Nel procedimento fallimentare l'ammissione di un credito, sancita dalla definitività dello stato passivo, una volta che questo sia stato reso esecutivo con il decreto emesso dal giudice delegato ai sensi dell'art. 97 l.fall., acquisisce all'interno della procedura concorsuale un grado di stabilità assimilabile al giudicato, con efficacia preclusiva di ogni questione che riguardi il credito, comprese le eventuali cause di prelazione che lo assistono, questioni che non possono più essere riproposte inter partes neanche successivamente in altro giudizio in sede ordinaria.

La preclusione verificatasi in sede di stato passivo circa la validità o efficacia di un atto negoziale o giuridico comporta la preclusione della questione della invalidità o inefficacia di quell'atto in ogni successivo giudizio inter partes.

Il caso

Il fallimento di un'impresa edile ha evocato in giudizio una società immobiliare, lamentando l'inadempimento di quest'ultima alle obbligazioni assunte in forza di un contratto di appalto stipulato con la società fallita, e chiedendone pertanto la condanna al risarcimento del danno; in via strumentale rispetto a tale domanda, il fallimento attore ha chiesto al giudice adito di dichiarare inefficace ex art. 64 l. fall., o in subordine di revocare ex art. 67, primo comma, n. 1 l. fall., un accordo integrativo/modificativo del suddetto contratto, successivamente intervenuto tra le parti, con conseguente reviviscenza delle obbligazioni previste nel contratto originario. La società convenuta si è costituita in giudizio dando atto: (i) di aver proposto a sua volta una domanda di ammissione al passivo della procedura attrice per crediti derivanti dal medesimo contratto di appalto, come modificato dall'accordo sopra menzionato; (ii) che detti crediti erano stati esclusi dallo stato passivo in ragione, tra l'altro, di un maggior credito vantato dal fallimento proprio in forza della scrittura modificativa di cui sopra, della quale, dunque, il curatore si era avvalso al fine di paralizzare la pretesa dell'instante ex art. 56 l. fall., senza contestarne la validità o dedurne la revocabilità; (iii) di avere quindi proposto opposizione allo stato passivo e che il relativo procedimento era stato sospeso sino all'esito della causa nel frattempo promossa dal fallimento.

Il Tribunale di Milano, con la sentenza qui in esame, ha respinto la pretesa attorea, rilevando che l'accordo impugnato dal fallimento costituiva “una scrittura ricognitiva, avente valore sostanzialmente transattivo delle pretese di entrambe le parti”, e ritenendo preclusa la domanda di inefficacia/revocatoria della medesima scrittura proposta dal fallimento, “per effetto della preclusione pro iudicato conseguente alle determinazioni assunte dalla curatela del fallimento in sede di formazione dello stato passivo, nonché in sede di opposizione ex art. 98 L.F.”.

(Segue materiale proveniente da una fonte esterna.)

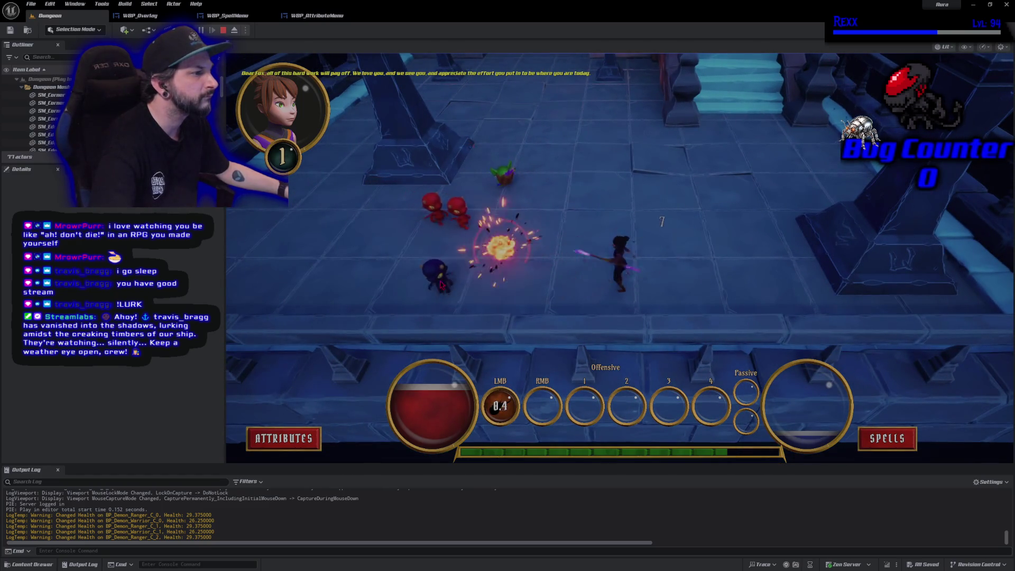
Maneuver around the stairs and railing while firing at the purple and red enemies
{"action": "key", "text": "w"}
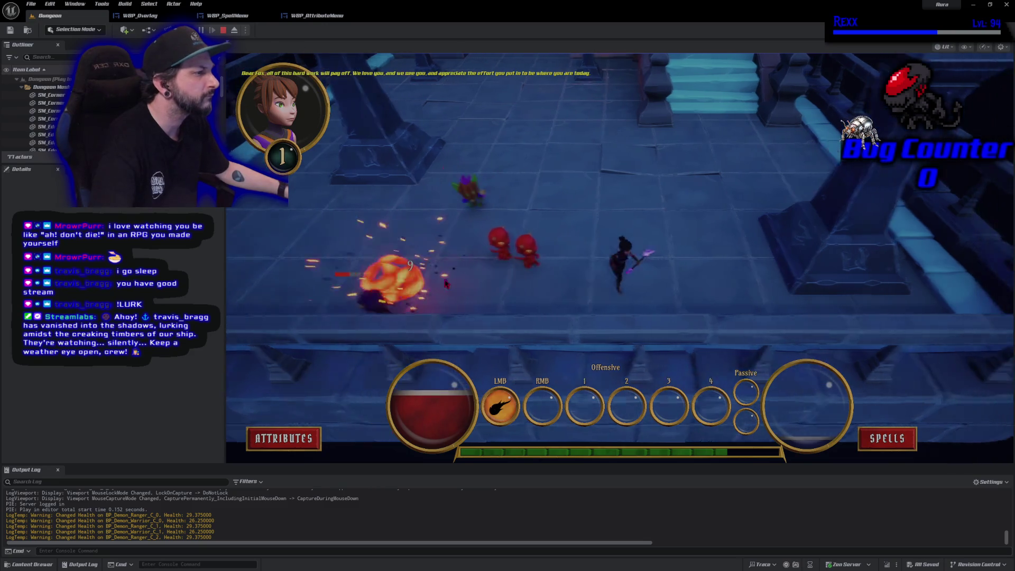
{"action": "left_click", "coordinate": [630, 307]}
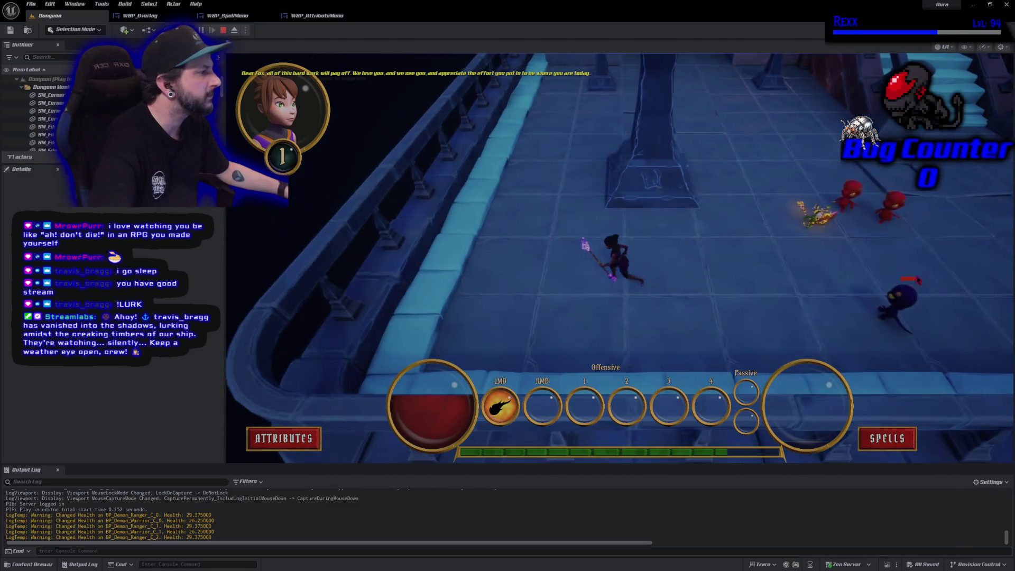
{"action": "left_click", "coordinate": [892, 305]}
{"action": "key", "text": "s"}
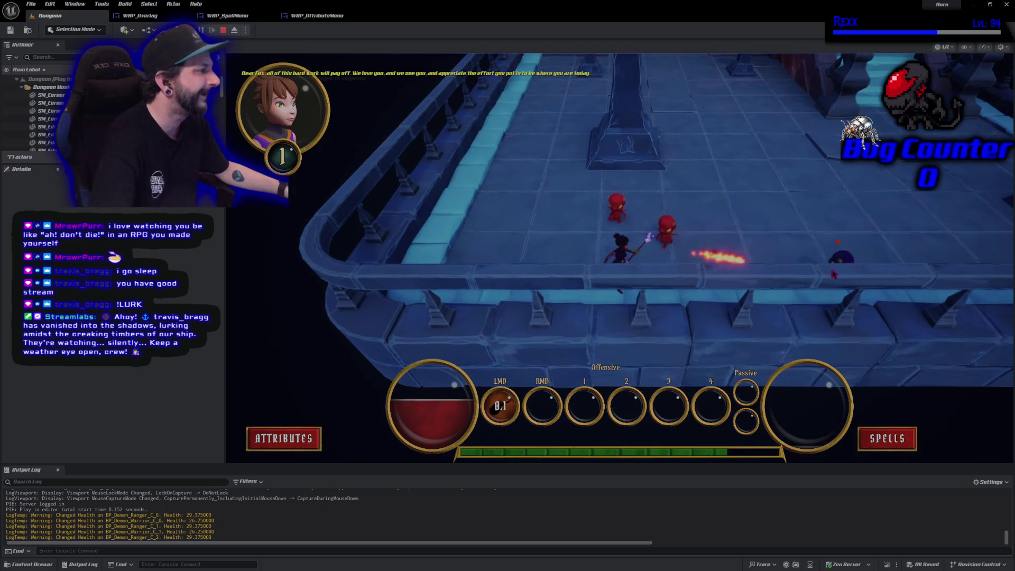
{"action": "left_click", "coordinate": [815, 271]}
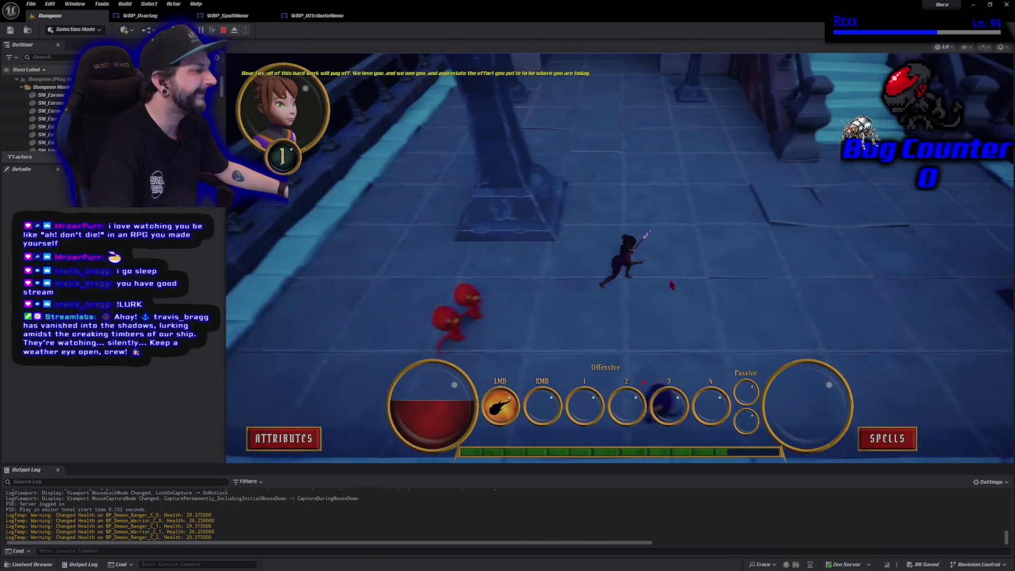
{"action": "key", "text": "s"}
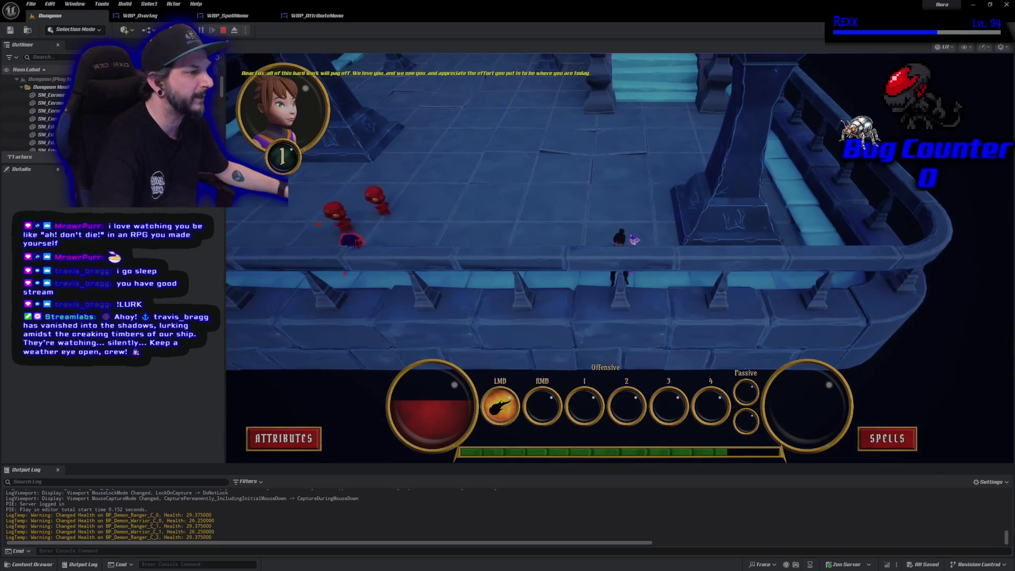
{"action": "left_click", "coordinate": [413, 238]}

Le questioni giuridiche e la soluzione

Nella pronuncia in oggetto il Tribunale di Milano ha affrontato il tema degli effetti del cd. giudicato endofallimentare, affermando che la statuizione contenuta nel decreto di esecutività dello stato passivo, una volta divenuta definitiva, precluderebbe il riesame, in un eventuale giudizio ordinario, delle medesime questioni già oggetto di valutazione in sede di verifica del passivo e/o di opposizione allo stato passivo ex art. 98 l. fall.; principio, quello sopra enunciato, che il Tribunale ha ritenuto applicabile anche in assenza di giudicato, con riferimento alle questioni (attinenti, nella specie, alla pretesa inefficacia e/o revocabilità della scrittura integrativa/modificativa del contratto di appalto stipulato dalla società fallita con la convenuta) non più deducibili nel giudizio di opposizione allo stato passivo per via delle preclusioni processuali ivi maturate.

Osservazioni

Nella sentenza in commento, il Tribunale di Milano ha delineato l'ambito di efficacia del cd. giudicato endofallimentare, dichiarando di aderire ai principî enunciati dalla Cassazione in alcuni precedenti espressamente richiamati nella motivazione del provvedimento. Sennonché, le pronunce di legittimità citate dal giudice milanese hanno affrontato il tema in esame con specifico riferimento a una fattispecie ben determinata, vale a dire quella in cui il creditore richieda l'ammissione al passivo fallimentare per un importo inferiore a quello originario deducendo la compensazione tra il proprio credito e un controcredito di minor importo vantato dal fallito nei suoi confronti. In tale ambito, il precedente di riferimento è costituito dalla sentenza n. 16508 del 14 luglio 2010, con cui le Sezioni Unite hanno stabilito che, in siffatta ipotesi, “il provvedimento di ammissione del credito residuo nei termini richiesti comporta implicitamente il riconoscimento della compensazione quale causa parzialmente estintiva della pretesa, riconoscimento che determina una preclusione endofallimentare, che opera in ogni ulteriore eventuale giudizio promosso per impugnare, sotto i (…) profili dell'esistenza, validità, efficacia, consistenza, il titolo dal quale deriva il credito opposto in compensazione”; principio, quello suesposto, a cui la Cassazione si è poi costantemente attenuta anche negli arresti successivi (cfr., tra le altre, Cass., 13 ottobre 2017, n. 24164, Cass., 31 ottobre 2016, n. 22044).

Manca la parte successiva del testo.